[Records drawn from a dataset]

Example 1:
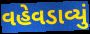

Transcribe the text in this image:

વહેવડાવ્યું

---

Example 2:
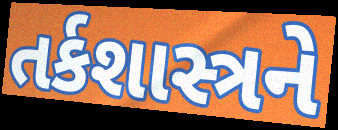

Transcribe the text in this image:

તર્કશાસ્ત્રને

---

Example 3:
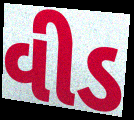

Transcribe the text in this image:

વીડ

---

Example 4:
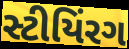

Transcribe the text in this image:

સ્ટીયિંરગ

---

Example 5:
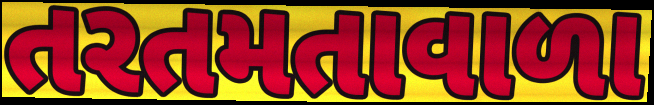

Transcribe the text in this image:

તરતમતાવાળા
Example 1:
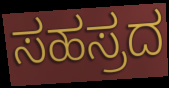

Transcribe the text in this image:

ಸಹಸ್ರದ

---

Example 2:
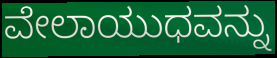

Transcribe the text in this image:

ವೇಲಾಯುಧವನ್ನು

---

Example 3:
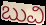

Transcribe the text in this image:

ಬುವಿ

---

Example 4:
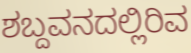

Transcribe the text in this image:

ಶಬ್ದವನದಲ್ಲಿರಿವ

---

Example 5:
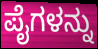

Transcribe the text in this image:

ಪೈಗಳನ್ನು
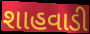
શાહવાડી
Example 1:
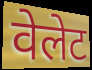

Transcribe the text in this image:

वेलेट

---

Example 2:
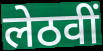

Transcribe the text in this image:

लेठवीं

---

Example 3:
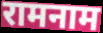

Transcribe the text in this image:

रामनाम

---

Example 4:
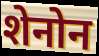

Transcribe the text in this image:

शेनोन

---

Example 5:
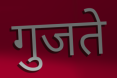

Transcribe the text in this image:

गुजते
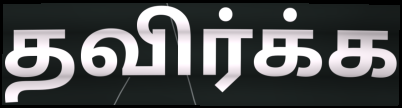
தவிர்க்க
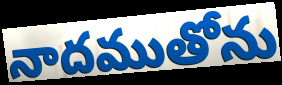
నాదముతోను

- _WORK ITEM_
Can the entries above be repeated exactly, without their pictures?

- _WRITTEN SOLUTION_
Example 1:

Transcribe the text in this image:

વહેવડાવ્યું

---

Example 2:

Transcribe the text in this image:

તર્કશાસ્ત્રને

---

Example 3:

Transcribe the text in this image:

વીડ

---

Example 4:

Transcribe the text in this image:

સ્ટીયિંરગ

---

Example 5:

Transcribe the text in this image:

તરતમતાવાળા
Example 1:

Transcribe the text in this image:

ಸಹಸ್ರದ

---

Example 2:

Transcribe the text in this image:

ವೇಲಾಯುಧವನ್ನು

---

Example 3:

Transcribe the text in this image:

ಬುವಿ

---

Example 4:

Transcribe the text in this image:

ಶಬ್ದವನದಲ್ಲಿರಿವ

---

Example 5:

Transcribe the text in this image:

ಪೈಗಳನ್ನು
શાહવાડી
Example 1:

Transcribe the text in this image:

वेलेट

---

Example 2:

Transcribe the text in this image:

लेठवीं

---

Example 3:

Transcribe the text in this image:

रामनाम

---

Example 4:

Transcribe the text in this image:

शेनोन

---

Example 5:

Transcribe the text in this image:

गुजते
தவிர்க்க
నాదముతోను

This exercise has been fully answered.